What to work on:
Start at the line with "M316,738L362,739L359,782H319L321,754L315,753Z" in the records below, stop at the line with "M125,682L140,130", and return every line in that span exactly, the two end lines included.

Material to process:
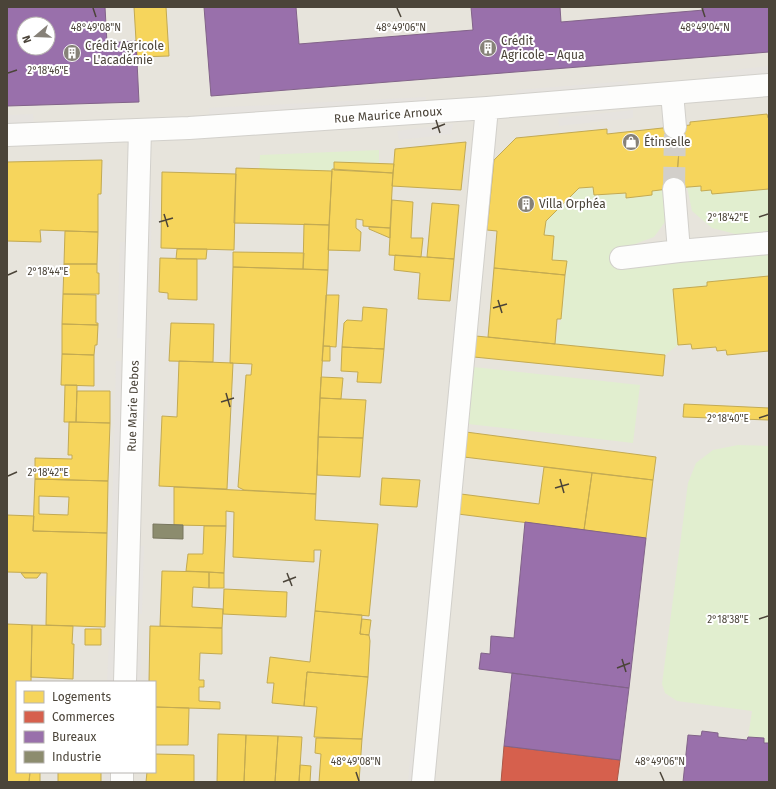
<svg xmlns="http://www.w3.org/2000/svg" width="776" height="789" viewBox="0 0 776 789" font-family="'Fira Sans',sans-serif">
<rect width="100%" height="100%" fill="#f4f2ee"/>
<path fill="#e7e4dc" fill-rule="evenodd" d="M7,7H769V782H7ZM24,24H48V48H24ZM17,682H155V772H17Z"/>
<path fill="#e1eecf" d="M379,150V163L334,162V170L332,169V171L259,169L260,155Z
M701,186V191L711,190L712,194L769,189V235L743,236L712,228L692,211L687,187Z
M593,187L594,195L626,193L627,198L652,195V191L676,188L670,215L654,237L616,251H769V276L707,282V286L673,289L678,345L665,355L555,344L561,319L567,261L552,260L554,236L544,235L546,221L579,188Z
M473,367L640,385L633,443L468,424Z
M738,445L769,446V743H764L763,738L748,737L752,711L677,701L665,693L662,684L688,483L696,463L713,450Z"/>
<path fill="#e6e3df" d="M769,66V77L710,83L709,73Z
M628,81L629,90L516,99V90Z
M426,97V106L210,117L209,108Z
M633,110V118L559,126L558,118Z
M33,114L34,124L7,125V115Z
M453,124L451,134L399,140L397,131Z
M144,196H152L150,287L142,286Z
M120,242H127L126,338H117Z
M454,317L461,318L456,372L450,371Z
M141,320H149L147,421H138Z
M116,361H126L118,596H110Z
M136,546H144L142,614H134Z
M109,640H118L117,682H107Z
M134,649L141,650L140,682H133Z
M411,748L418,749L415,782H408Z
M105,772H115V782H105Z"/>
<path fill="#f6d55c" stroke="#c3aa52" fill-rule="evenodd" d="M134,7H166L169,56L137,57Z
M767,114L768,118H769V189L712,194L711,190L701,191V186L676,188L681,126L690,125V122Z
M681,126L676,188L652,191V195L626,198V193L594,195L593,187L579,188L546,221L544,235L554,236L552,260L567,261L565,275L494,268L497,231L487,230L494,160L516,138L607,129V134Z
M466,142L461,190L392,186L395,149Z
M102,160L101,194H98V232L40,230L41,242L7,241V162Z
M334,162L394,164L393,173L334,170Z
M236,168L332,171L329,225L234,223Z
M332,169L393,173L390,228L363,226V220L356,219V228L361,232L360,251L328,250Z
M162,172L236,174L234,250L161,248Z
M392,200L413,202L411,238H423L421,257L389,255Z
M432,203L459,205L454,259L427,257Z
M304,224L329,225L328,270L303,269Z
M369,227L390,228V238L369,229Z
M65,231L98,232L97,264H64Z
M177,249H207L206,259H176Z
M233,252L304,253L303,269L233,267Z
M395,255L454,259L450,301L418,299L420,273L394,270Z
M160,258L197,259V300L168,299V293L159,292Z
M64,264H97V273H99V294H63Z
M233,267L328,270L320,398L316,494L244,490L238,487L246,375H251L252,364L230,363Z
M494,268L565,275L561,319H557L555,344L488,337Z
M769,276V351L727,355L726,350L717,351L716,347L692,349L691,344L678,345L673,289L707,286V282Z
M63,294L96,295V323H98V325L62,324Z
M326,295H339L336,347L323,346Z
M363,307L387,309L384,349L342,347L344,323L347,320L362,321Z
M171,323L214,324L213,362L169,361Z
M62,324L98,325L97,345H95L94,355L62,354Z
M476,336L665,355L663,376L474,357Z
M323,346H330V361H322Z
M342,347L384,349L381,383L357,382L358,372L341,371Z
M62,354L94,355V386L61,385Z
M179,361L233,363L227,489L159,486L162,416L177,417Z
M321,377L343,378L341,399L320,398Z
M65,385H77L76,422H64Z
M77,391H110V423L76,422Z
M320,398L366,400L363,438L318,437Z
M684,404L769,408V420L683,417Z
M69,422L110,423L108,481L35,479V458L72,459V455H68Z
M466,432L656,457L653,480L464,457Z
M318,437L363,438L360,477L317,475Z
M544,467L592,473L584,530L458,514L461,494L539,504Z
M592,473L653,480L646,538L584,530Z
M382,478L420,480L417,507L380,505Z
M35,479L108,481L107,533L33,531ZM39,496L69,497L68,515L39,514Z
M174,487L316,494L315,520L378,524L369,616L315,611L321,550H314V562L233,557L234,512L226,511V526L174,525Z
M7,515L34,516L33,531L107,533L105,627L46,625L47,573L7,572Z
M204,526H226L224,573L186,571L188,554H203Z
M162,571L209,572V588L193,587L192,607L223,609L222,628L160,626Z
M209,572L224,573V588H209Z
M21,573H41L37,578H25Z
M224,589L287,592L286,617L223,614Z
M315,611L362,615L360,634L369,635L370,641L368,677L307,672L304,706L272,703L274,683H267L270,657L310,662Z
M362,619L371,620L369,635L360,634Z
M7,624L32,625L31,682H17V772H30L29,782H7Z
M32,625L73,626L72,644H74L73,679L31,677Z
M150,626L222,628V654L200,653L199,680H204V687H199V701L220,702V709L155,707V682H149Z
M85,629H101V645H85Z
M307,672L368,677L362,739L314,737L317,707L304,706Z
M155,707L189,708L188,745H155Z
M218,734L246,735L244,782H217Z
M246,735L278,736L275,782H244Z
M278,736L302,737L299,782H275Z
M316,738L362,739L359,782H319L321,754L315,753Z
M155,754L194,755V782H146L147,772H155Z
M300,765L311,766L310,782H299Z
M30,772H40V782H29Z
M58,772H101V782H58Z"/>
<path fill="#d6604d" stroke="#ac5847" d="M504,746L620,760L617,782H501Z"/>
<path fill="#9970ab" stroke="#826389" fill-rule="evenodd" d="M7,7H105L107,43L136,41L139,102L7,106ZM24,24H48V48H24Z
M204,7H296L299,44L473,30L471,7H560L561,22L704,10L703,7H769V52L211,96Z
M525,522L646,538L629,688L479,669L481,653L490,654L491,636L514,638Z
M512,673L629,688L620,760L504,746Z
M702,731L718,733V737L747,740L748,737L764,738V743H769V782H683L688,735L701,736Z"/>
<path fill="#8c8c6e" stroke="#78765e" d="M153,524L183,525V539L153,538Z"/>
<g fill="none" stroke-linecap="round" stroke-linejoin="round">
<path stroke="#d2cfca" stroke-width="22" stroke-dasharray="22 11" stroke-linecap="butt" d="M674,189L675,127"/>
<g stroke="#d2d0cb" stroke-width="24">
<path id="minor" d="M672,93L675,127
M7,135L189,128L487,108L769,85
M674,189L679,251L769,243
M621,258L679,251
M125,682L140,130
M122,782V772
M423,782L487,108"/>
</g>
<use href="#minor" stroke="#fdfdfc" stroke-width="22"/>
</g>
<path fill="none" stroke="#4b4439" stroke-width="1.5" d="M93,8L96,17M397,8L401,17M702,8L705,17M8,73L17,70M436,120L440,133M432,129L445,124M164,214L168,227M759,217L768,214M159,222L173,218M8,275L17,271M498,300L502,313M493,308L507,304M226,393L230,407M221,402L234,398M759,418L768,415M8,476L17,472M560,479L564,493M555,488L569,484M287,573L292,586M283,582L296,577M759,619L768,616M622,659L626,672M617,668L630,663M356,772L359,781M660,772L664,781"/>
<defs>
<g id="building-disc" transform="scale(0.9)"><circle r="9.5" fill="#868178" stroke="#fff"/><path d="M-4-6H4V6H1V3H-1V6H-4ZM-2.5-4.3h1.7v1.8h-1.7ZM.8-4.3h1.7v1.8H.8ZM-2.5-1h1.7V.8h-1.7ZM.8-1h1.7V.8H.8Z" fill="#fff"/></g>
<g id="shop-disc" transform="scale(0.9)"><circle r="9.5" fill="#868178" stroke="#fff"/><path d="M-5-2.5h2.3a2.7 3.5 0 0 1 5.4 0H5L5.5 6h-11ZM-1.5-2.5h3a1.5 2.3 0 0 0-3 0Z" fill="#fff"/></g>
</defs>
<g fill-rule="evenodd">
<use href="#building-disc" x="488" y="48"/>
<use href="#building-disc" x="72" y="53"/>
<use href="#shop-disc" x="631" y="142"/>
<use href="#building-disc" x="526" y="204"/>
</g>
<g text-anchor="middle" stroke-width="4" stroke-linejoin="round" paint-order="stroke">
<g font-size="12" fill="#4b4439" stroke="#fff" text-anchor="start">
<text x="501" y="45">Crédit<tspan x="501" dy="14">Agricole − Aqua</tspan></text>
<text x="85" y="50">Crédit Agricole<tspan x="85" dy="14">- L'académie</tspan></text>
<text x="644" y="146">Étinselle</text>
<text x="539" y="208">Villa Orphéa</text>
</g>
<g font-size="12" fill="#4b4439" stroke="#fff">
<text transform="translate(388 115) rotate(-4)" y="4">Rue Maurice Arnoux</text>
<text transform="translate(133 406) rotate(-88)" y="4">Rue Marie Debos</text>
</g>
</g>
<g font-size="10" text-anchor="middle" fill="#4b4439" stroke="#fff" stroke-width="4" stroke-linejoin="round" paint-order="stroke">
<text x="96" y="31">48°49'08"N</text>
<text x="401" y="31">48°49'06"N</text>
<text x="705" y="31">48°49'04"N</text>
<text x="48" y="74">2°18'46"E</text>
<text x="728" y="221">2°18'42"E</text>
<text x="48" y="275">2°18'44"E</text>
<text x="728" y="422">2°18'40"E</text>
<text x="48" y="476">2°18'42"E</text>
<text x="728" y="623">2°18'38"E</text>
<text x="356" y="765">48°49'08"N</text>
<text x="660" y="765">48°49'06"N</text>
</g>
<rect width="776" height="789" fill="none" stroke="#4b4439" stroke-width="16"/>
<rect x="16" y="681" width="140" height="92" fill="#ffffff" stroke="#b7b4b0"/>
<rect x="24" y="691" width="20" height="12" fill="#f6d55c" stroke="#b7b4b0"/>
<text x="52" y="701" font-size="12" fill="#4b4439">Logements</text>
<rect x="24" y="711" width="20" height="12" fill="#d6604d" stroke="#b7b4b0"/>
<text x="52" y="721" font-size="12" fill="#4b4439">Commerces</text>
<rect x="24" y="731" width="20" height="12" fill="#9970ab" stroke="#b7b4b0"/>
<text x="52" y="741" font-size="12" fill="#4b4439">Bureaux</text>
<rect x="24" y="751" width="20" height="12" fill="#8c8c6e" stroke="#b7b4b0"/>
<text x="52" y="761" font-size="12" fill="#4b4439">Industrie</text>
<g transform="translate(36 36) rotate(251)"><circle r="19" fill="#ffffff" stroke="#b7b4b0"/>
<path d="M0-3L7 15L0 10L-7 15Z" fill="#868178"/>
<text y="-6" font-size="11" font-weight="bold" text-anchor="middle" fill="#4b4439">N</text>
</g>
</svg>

...

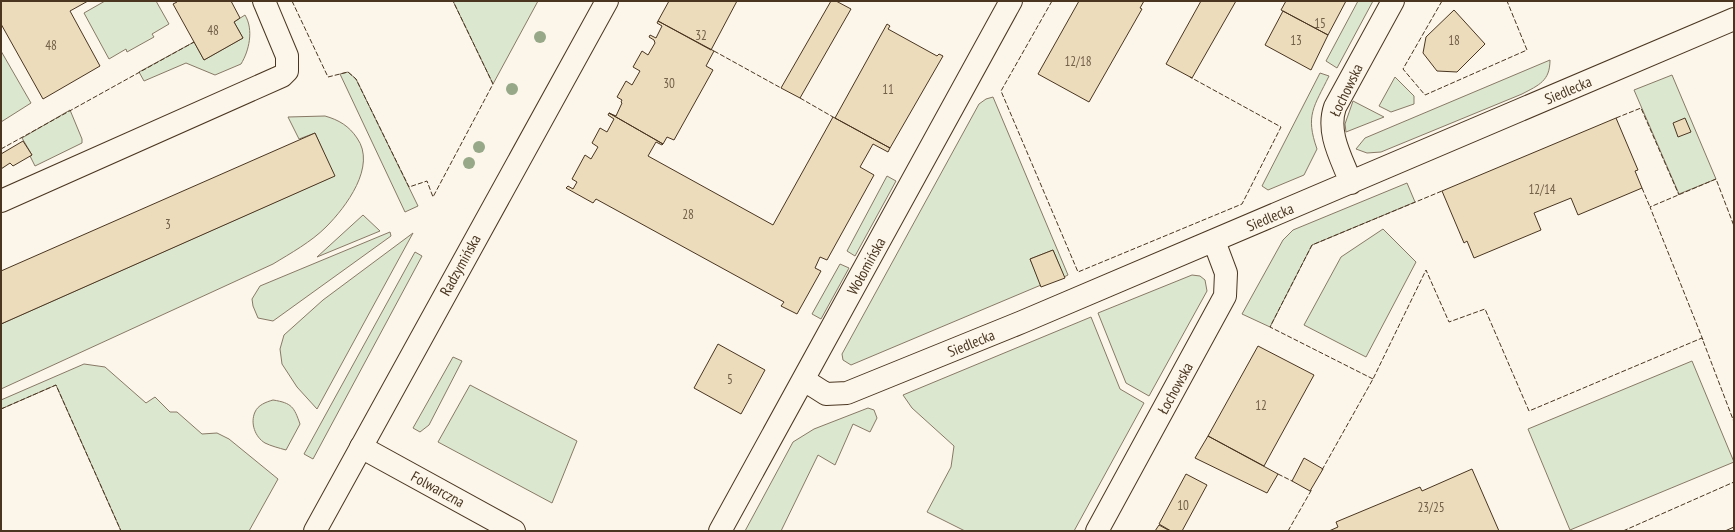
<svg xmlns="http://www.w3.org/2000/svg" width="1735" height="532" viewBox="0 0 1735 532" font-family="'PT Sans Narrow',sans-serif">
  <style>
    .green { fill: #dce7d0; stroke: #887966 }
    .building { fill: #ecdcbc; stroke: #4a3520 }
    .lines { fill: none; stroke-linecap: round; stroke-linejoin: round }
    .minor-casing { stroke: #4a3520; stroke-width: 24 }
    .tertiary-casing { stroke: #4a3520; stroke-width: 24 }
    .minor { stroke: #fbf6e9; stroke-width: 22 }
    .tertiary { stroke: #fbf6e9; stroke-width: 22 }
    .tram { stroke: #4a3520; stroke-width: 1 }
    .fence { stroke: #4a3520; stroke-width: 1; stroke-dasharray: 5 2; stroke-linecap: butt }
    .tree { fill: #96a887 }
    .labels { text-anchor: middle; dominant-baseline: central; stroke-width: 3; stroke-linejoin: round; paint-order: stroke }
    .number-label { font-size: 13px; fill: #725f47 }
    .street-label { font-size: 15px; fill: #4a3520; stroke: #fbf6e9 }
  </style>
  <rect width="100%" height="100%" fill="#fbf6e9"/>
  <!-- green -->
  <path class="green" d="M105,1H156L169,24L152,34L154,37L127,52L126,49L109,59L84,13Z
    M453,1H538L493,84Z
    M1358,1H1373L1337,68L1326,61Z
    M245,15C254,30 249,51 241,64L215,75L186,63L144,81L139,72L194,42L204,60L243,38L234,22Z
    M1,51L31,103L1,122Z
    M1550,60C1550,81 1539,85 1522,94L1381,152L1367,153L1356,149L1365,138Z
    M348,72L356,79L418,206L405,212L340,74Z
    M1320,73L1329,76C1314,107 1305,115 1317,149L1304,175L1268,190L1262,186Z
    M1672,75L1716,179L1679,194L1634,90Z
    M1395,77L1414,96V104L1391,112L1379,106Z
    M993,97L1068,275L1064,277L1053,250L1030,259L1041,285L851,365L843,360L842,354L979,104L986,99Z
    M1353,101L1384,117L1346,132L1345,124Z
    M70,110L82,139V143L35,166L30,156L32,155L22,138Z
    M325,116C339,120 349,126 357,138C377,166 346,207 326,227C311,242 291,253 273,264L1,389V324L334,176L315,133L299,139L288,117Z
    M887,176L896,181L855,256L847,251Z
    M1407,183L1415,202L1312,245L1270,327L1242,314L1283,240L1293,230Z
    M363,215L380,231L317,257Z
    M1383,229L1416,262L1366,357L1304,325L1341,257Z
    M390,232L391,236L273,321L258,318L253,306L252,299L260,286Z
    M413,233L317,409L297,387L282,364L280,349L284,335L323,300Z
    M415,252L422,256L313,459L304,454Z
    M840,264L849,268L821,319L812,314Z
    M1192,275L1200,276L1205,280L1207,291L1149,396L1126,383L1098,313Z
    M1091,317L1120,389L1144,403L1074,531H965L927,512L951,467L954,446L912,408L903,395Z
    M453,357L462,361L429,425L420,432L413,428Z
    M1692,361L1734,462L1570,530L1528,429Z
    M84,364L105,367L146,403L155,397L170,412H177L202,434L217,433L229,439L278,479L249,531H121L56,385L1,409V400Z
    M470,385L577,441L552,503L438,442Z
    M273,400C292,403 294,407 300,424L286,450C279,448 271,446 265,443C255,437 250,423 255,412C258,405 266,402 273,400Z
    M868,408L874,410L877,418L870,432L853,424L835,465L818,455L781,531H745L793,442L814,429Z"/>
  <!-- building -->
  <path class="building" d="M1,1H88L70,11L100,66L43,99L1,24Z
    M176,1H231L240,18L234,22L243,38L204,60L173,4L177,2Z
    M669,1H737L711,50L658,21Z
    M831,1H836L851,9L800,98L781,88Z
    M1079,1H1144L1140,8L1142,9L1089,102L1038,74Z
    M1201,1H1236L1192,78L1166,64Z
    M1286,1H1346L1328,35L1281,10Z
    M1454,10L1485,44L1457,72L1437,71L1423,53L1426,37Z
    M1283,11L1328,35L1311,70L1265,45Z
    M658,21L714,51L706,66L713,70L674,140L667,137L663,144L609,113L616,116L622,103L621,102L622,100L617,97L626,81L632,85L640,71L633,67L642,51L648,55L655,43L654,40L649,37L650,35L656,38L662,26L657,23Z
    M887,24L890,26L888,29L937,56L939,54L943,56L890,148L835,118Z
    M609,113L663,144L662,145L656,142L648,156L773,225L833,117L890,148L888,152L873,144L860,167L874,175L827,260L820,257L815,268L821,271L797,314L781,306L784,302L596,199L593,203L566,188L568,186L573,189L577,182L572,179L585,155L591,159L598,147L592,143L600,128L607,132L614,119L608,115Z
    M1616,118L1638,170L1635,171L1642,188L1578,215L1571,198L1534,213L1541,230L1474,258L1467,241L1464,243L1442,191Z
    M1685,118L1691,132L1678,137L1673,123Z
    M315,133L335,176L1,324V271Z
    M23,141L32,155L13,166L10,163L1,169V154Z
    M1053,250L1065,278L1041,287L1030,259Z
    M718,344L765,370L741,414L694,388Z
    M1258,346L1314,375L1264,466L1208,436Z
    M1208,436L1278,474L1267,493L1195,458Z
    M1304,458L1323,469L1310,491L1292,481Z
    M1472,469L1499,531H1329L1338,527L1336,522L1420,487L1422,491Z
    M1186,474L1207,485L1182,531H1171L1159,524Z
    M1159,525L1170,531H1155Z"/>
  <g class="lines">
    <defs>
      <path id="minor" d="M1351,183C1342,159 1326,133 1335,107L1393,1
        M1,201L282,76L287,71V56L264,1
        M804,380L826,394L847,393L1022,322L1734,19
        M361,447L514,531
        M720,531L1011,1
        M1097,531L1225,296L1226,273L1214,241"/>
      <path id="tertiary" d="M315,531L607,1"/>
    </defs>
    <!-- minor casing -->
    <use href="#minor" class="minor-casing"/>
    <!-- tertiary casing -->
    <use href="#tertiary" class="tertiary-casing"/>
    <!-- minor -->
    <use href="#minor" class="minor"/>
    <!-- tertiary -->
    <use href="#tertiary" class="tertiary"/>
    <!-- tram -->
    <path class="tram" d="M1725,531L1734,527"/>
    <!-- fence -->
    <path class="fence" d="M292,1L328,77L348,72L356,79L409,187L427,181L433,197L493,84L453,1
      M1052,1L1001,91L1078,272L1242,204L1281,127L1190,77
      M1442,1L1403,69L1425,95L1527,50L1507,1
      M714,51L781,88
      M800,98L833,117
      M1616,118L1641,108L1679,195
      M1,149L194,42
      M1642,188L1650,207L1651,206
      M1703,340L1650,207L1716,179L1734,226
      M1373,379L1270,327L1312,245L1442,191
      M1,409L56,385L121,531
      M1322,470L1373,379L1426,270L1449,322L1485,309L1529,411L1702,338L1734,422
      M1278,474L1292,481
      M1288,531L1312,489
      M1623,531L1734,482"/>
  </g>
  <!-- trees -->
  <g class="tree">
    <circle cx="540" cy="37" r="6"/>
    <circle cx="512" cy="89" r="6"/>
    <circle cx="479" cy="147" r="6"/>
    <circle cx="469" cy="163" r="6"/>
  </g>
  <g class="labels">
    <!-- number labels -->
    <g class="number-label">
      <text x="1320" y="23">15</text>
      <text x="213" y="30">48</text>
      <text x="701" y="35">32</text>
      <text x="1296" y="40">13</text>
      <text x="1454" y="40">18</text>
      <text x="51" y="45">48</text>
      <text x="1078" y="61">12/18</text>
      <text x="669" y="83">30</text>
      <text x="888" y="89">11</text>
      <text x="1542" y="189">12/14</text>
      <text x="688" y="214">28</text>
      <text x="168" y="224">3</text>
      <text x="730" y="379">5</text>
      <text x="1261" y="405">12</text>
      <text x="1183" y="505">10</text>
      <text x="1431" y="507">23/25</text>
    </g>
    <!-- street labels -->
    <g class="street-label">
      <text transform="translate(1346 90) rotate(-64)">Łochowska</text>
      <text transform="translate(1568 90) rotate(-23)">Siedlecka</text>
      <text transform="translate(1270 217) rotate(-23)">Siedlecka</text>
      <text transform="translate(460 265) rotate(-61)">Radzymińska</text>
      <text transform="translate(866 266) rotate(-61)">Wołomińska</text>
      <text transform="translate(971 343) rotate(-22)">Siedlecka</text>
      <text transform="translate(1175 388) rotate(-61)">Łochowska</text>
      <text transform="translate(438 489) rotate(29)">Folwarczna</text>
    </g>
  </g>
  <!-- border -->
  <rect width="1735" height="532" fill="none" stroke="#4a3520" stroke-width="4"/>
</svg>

Exercise output:
M316,738L362,739L359,782H319L321,754L315,753Z
M155,754L194,755V782H146L147,772H155Z
M300,765L311,766L310,782H299Z
M30,772H40V782H29Z
M58,772H101V782H58Z"/>
<path fill="#d6604d" stroke="#ac5847" d="M504,746L620,760L617,782H501Z"/>
<path fill="#9970ab" stroke="#826389" fill-rule="evenodd" d="M7,7H105L107,43L136,41L139,102L7,106ZM24,24H48V48H24Z
M204,7H296L299,44L473,30L471,7H560L561,22L704,10L703,7H769V52L211,96Z
M525,522L646,538L629,688L479,669L481,653L490,654L491,636L514,638Z
M512,673L629,688L620,760L504,746Z
M702,731L718,733V737L747,740L748,737L764,738V743H769V782H683L688,735L701,736Z"/>
<path fill="#8c8c6e" stroke="#78765e" d="M153,524L183,525V539L153,538Z"/>
<g fill="none" stroke-linecap="round" stroke-linejoin="round">
<path stroke="#d2cfca" stroke-width="22" stroke-dasharray="22 11" stroke-linecap="butt" d="M674,189L675,127"/>
<g stroke="#d2d0cb" stroke-width="24">
<path id="minor" d="M672,93L675,127
M7,135L189,128L487,108L769,85
M674,189L679,251L769,243
M621,258L679,251
M125,682L140,130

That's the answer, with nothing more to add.